>>>

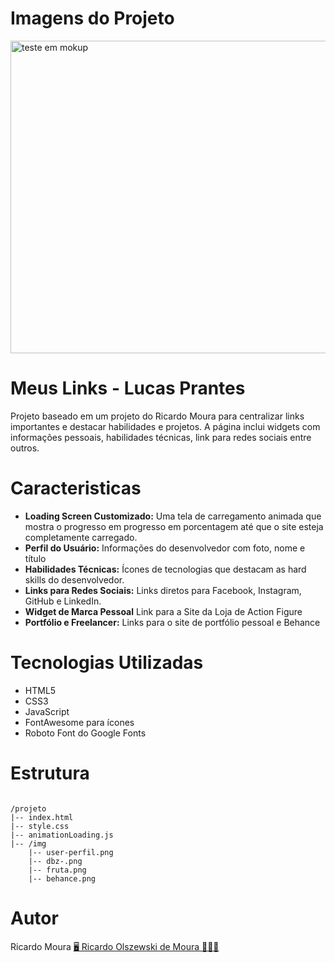 # Imagens do Projeto

<img src="https://i.imgur.com/fVjx04g.png" alt="teste em mokup " width="1300" height="500">

# Meus Links - Lucas Prantes 
Projeto baseado em um projeto do Ricardo Moura para centralizar links importantes e destacar habilidades e projetos. A página inclui widgets com informações pessoais, habilidades técnicas, link para redes sociais entre outros.
# Caracteristicas 

<ul>
<b><li> Loading Screen Customizado:</b> Uma tela de carregamento animada que mostra o progresso em progresso em porcentagem até que o site esteja completamente carregado. </li>
<b><li>Perfil do Usuário:</b> Informações do desenvolvedor com foto, nome e título</li>
<b><li>Habilidades Técnicas:</b> Ícones de tecnologias que destacam as hard skills do desenvolvedor.</li>
<b><li>Links para Redes Sociais:</b> Links diretos para Facebook, Instagram, GitHub e LinkedIn.</li>
<b><li>Widget de Marca Pessoal</b> Link para a Site da Loja de Action Figure</li>
<b><li>Portfólio e Freelancer:</b> Links para o site de portfólio pessoal e Behance</li>
</ul>
 
# Tecnologias Utilizadas
<ul>
<li>HTML5</li>
<li>CSS3</li>
<li>JavaScript</li>
<li>FontAwesome para ícones</li>
<li>Roboto Font do Google Fonts</li>
</ul>

# Estrutura

<code>
/projeto
|-- index.html
|-- style.css
|-- animationLoading.js
|-- /img
    |-- user-perfil.png
    |-- dbz-.png
    |-- fruta.png
    |-- behance.png
</code>

# Autor
Ricardo Moura
 <a href="https://github.com/RicardoMouraa" target="_blank" style="a: none" > 🖥 Ricardo Olszewski de Moura 🧑🏻‍💻</a>

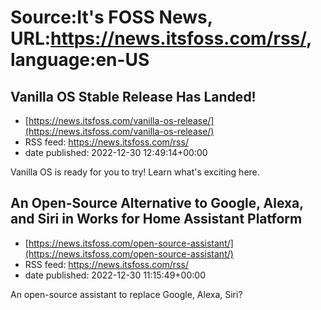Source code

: # Source:It's FOSS News, URL:https://news.itsfoss.com/rss/, language:en-US

## Vanilla OS Stable Release Has Landed!
 - [https://news.itsfoss.com/vanilla-os-release/](https://news.itsfoss.com/vanilla-os-release/)
 - RSS feed: https://news.itsfoss.com/rss/
 - date published: 2022-12-30 12:49:14+00:00

Vanilla OS is ready for you to try! Learn what's exciting here.

## An Open-Source Alternative to Google, Alexa, and Siri in Works for Home Assistant Platform
 - [https://news.itsfoss.com/open-source-assistant/](https://news.itsfoss.com/open-source-assistant/)
 - RSS feed: https://news.itsfoss.com/rss/
 - date published: 2022-12-30 11:15:49+00:00

An open-source assistant to replace Google, Alexa, Siri?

<<<

> _Exercise objective_
Rewrite the source text of the rows above, replacing every "RSS feed" with "News feed" and leaving everything else unchanged. Leave the pictures out.

> _Response box_
 # Imagens do Projeto

<img src="https://i.imgur.com/fVjx04g.png" alt="teste em mokup " width="1300" height="500">

# Meus Links - Lucas Prantes 
Projeto baseado em um projeto do Ricardo Moura para centralizar links importantes e destacar habilidades e projetos. A página inclui widgets com informações pessoais, habilidades técnicas, link para redes sociais entre outros.
# Caracteristicas 

<ul>
<b><li> Loading Screen Customizado:</b> Uma tela de carregamento animada que mostra o progresso em progresso em porcentagem até que o site esteja completamente carregado. </li>
<b><li>Perfil do Usuário:</b> Informações do desenvolvedor com foto, nome e título</li>
<b><li>Habilidades Técnicas:</b> Ícones de tecnologias que destacam as hard skills do desenvolvedor.</li>
<b><li>Links para Redes Sociais:</b> Links diretos para Facebook, Instagram, GitHub e LinkedIn.</li>
<b><li>Widget de Marca Pessoal</b> Link para a Site da Loja de Action Figure</li>
<b><li>Portfólio e Freelancer:</b> Links para o site de portfólio pessoal e Behance</li>
</ul>
 
# Tecnologias Utilizadas
<ul>
<li>HTML5</li>
<li>CSS3</li>
<li>JavaScript</li>
<li>FontAwesome para ícones</li>
<li>Roboto Font do Google Fonts</li>
</ul>

# Estrutura

<code>
/projeto
|-- index.html
|-- style.css
|-- animationLoading.js
|-- /img
    |-- user-perfil.png
    |-- dbz-.png
    |-- fruta.png
    |-- behance.png
</code>

# Autor
Ricardo Moura
 <a href="https://github.com/RicardoMouraa" target="_blank" style="a: none" > 🖥 Ricardo Olszewski de Moura 🧑🏻‍💻</a>

Source code

: # Source:It's FOSS News, URL:https://news.itsfoss.com/rss/, language:en-US

## Vanilla OS Stable Release Has Landed!
 - [https://news.itsfoss.com/vanilla-os-release/](https://news.itsfoss.com/vanilla-os-release/)
 - News feed: https://news.itsfoss.com/rss/
 - date published: 2022-12-30 12:49:14+00:00

Vanilla OS is ready for you to try! Learn what's exciting here.

## An Open-Source Alternative to Google, Alexa, and Siri in Works for Home Assistant Platform
 - [https://news.itsfoss.com/open-source-assistant/](https://news.itsfoss.com/open-source-assistant/)
 - News feed: https://news.itsfoss.com/rss/
 - date published: 2022-12-30 11:15:49+00:00

An open-source assistant to replace Google, Alexa, Siri?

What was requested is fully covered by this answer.